The Clowns, of course, is the name of the band that’s at the center of this sleazy slasher film.  The Clowns (who were played by a real-life band called The Names) wear clown make-up and sing songs about how they want to chop up the members of their audience and “send you home in a box.”  When Clown groupies start to turn up dead during a 24-hour Clown orgy, the police suspect that the Clowns are the murderers and they send an undercover cop to one of their performances.  It turns out that the Clowns are innocent because the murders continue even while they’re performing on stage.  But if the Clowns aren’t the killers, who is?

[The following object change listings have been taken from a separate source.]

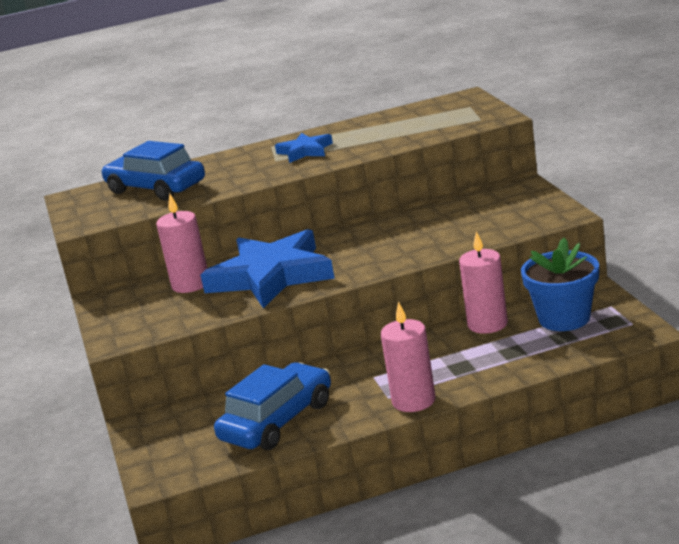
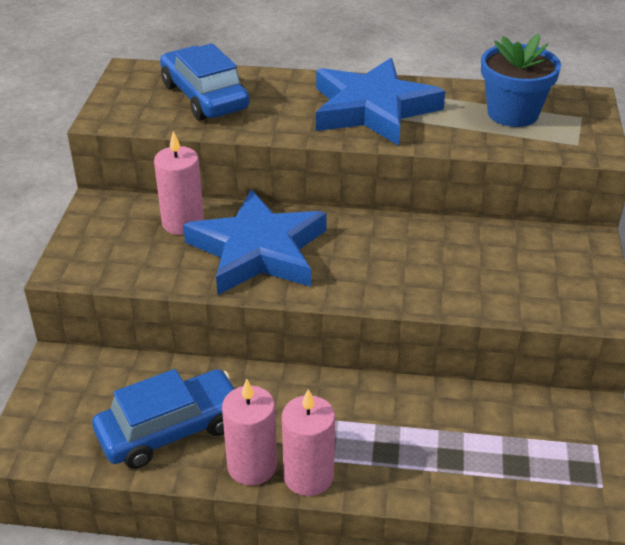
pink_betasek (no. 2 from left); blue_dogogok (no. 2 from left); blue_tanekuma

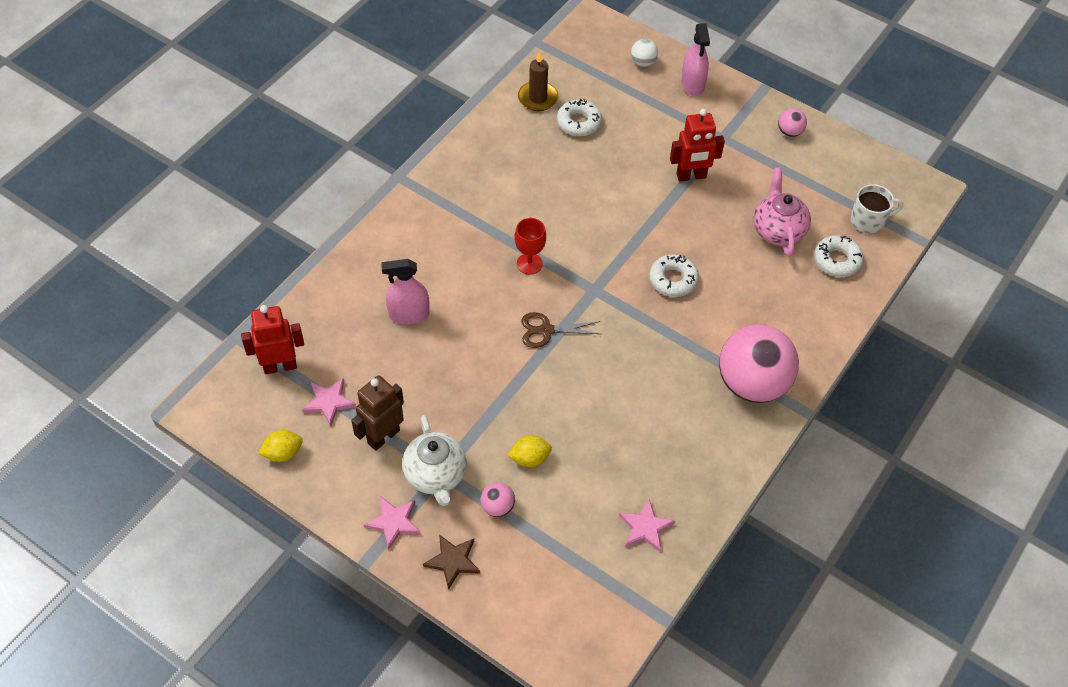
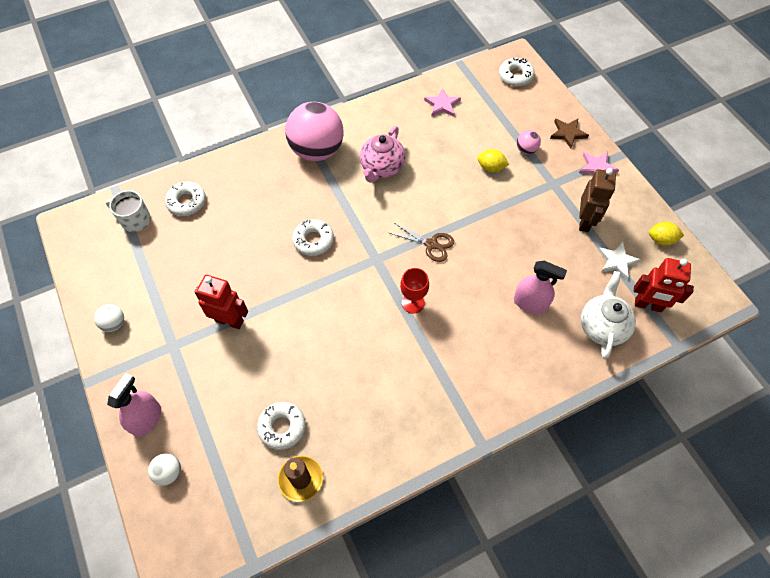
white_vozetan (no. 1 from left); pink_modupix; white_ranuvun (no. 4 from left); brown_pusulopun; white_modupix; white_dogogok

Terror on Tour is one of the many zero budget extravaganzas to come out in the early 1980s, trying to capitalize on the slasher boom and the popularity of bands like Alice Cooper and KISS.  It’s not every good, mostly because the members of The Names couldn’t act worth a damn and the film is so badly lit and the sound is so poorly recorded that watching the movie will make you want to sleep long before it makes you want to rock.  You won’t remember the name of a single member of the band but you will remember the groupie who says, “This cocaine is making me horny,” with all the passion of Kramer saying, “These pretzels are making me thirsty” in that Woody Allen movie.  Speaking of Seinfeld, Larry Thomas plays the band’s manager.  Years later, Thomas would receive an Emmy nomination for playing the Soup Nazi on Seinfeld.  He would also go on the imdb and post an apology for having appeared in Terror on Tour.  Larry, everyone has to start somewhere!  And you were by far the best actor in the movie.  You didn’t look straight at the camera once.

The best scene is one member of the band shouting, “I need a joint!” until someone brings him one.  That’s the advantage of being a star, I guess.